With my first I was young and didn't really mind but would have loved a girl, I didn't find out the sex and I had a boy. I was thrilled, I have a lovely older brother so I think I thought I'd have a boy first then a girl to mirror my upbringing.
I then had a big gap between my first and second, my second wasn't planned and I hoped for a girl as I'd already brought up a boy. We found out and I was disappointed. I was worried I wouldn't bond with the baby. I think looking back I was in a bad place with my mental health and I fixated a little on it because as soon as he was born I was in love and only cared he was ok. We are super bonded and I wouldn't want him to be anything other than what he is!
Im now expecting a 3rd and planned baby After a miscarriage of a planned baby and although I think I shouldn't I do have a slight preference for a girl as I know this is my last pregnancy and last chance to parent a girl. We aren't finding out this time and I know I'll be thrilled if it's a 3rd boy when they're born anyway so don't feel the need to find out. I also think it'd be nice for my younger son to have a brother close in age and practically they could share a room and I've kept all of his baby things.
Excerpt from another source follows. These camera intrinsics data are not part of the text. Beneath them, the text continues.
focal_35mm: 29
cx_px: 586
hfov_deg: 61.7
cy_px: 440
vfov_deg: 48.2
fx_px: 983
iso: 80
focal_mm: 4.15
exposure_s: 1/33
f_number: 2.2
ive read the whole thread and seen a few "I judge people who have a preference" comments. I do feel bad for it but can you control how you feel? I know I am blessed to have my boys and I love them with my whole heart. If at birth someone said you can swap with the woman in the bed next to you because she really wanted a boy and got a girl I'd be horrified and hold my baby boys so tight there's no way I'd have even contemplated it! It's not like I don't want or don't love my boys I'd just love to be a mum of a girl too. I was very close to my mum and she died young so maybe it's that. Like I said I also have a lovely older brother.
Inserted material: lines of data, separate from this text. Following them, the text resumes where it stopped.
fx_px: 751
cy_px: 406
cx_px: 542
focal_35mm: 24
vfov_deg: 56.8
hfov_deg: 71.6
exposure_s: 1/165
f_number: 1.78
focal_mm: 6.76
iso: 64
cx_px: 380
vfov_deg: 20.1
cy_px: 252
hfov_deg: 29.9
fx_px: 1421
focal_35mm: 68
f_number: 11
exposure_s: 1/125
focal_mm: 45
it's just one of those things we're all different and some will have a preference some won't, some people's preferences will be stronger than others.
so many people in my life have asked if I'm finding out the sec of my current pregnancy and a few have said I hope it's a girl or it'd be nice for you to have a girl so I don't feel the judgement in person that's mentioned on here really. I love my boys and I feel incredibly lucky and blessed to have been able to fall pregnant, carry and birth them.